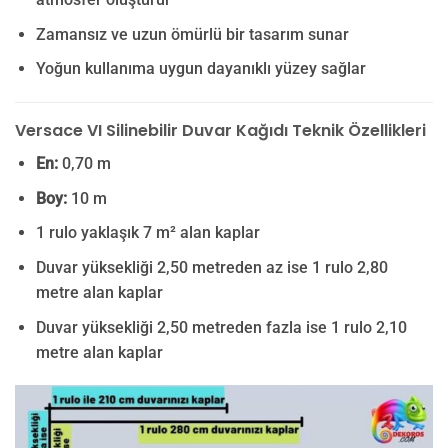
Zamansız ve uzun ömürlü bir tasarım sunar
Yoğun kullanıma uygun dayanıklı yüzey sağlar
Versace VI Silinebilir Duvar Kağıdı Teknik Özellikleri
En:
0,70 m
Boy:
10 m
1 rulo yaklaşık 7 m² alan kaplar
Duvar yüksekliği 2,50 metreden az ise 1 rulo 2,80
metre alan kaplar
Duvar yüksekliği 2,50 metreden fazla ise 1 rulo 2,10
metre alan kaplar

...

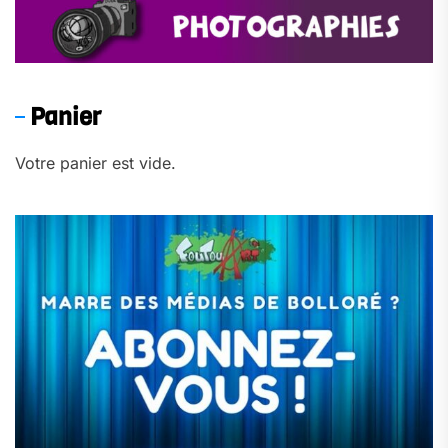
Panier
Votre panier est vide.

### INSTRUCTIONS TO FOLLOW
Across all of the material above, how many lines contain the word "rulo"? Only the number should be given.

### FINAL ANSWER
3